Están viniendo a morir justo delante de nuestros ojos, tras siglos de vida, las encinas.

No sé por dónde empezar. Tal vez por el exceso de cabezas de ganado, de vacas retintas que vengo de ver en los encinares, y cuya presión está debilitando claramente a las dehesas, hasta tal punto que cabe preguntarse si no serán ellas las que están favoreciendo indirectamente toda suerte de enfermedades en pies de alcornoques y de encinas que vivieron siglos aguantando con la oveja, el cerdo, o la cabra, hongos y ataques de insectos, hasta que se abusó del ganado vacuno. Algo ha tenido que suceder para que justo ahora nos pase esto, y no vale, a mí desde luego no, echarle la culpa al cielo.

Se suele hablar de la competencia entre los animales, pero no hay una lucha más feroz y sin tregua sobre la Tierra que la que tiene lugar entre la flora y la fauna, y así la vaca favorece tan solo a las más vulgares herbáceas pero, el resto, lo pisotea todo y acaba con las especies leñosas como la encina, en cuyo tronco se rasca forzando a las raíces y a todo el árbol a temblar como la vela de un barco a punto de hundirse. Porque esto de las encinas es un verdadero hundimiento, un desastre sin precedentes, el mayor naufragio que haya vivido un ecosistema.

El encinar, con tanta res de por medio, no ya solo la vaca, sino también los venados, evoluciona hacia un pasto que ya no es monte ni dehesa sino una suerte de cementerio en el que solo quedan cruces de madera horadada y muerta que son las encinas sin vida, a punto de derrumbarse con cualquier golpe de viento, o con que un niño celebre su cumpleaños porque, con solo soplar las velas, caerían las encinas tras haberse mantenido en pie durante siglos.

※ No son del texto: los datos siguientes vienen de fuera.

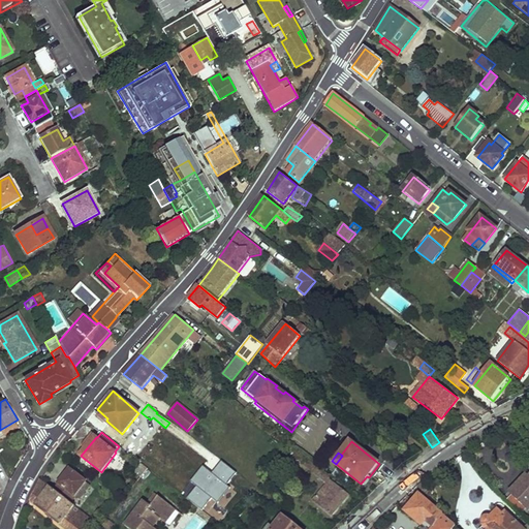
[(313,500),(331,516),(347,494),(305,460),(302,464),(327,484),(313,500)]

Se me podrá decir: es que están muy viejas, pero no, porque también están muriendo las encinas más jóvenes, por esta presión del ganado, que se come, que ramonea, no ya solo todo el ramón, el renuevo de las ramas, que son su fuerza, sino también los chaparros que nacen de la bellota caída y que guiaban los recolectores de madera, jornaleros que trabajaban para que en vez de medrar los chaparros como arbustos rastreros, crecieran derechos hacia el cielo, hasta dar cada chaparro una encina, a cambio de leña.

Se habla de toda suerte de enfermedades, desde hongos que ahogan las raíces secando el árbol, hasta escarabajos que horadan por dentro el tronco y las ramas. Después queda el más triste de los cadáveres, porque los grandes árboles tardan en desaparecer, al ser los hongos más lentos que los buitres.

Del encinar, se ha dicho que es quizás la única clase de monte donde una persona podría vivir siempre sin salir nunca y encontrar en él todo lo preciso para la vida.

Y ahora, ¿qué será de nuestra vida sin las encinas?